Vilem Flusser: "Towards a Philosophy of Photography"
Images are two-dimensional areas in which they
reduce time and space into a simplistic form. Our eyes are then able to intake
the information of the image by scanning over the surface. However, we are able
to interpret these images in multiple meanings.
It is at this point that the images can
become screens for humans to project themselves into. At the same time, the
images illustrate texts that are the written context of the image in order to
comprehend both expressions of ideas and thoughts. These texts can take away
the so called “magical” meanings and emotions much like the technical images.
Technical
images, such as photographs, can be illustrated with magic by the texts that
are paired with them. These images don’t have a set story until the text is
written to be paired with them. But these images can be repeated endlessly for
memories in every aspect of life. [If
it is the intention of writing to mediate between human beings and their
images, it can also obscure images instead of representing them. We can’t
decode our texts anymore, or reconstruct the signified images.]
All of
these images can now be depicted through the use of a camera. All of the
possible meaning can be created through the camera alone. But to a point, the
photographers (the operator) tries to discover other ways in which the real
world has not been viewed through the one compressed flat view.
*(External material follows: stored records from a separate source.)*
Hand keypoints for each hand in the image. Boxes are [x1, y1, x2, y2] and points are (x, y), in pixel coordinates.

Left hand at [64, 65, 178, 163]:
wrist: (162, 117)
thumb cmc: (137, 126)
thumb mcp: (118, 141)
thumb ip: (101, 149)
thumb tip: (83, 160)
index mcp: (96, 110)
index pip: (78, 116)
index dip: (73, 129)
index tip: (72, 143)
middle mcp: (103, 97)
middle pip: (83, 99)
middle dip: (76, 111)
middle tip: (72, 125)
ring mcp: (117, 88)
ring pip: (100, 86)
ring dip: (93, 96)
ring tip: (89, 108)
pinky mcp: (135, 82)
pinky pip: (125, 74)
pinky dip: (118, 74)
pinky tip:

This is a first
in which the operator merges with the device; thus the need to call the unity
functionaries. The photographer controls the camera even though they do not
know what is going on inside of the camera by the design of the camera’s
exterior. I don’t think that being able to control something without knowing
the ins and outs of the object is fully possible. You will achieve low outcomes
by doing so. And yet, by working and manipulating you learning the molding
process in which you create and how the device is created.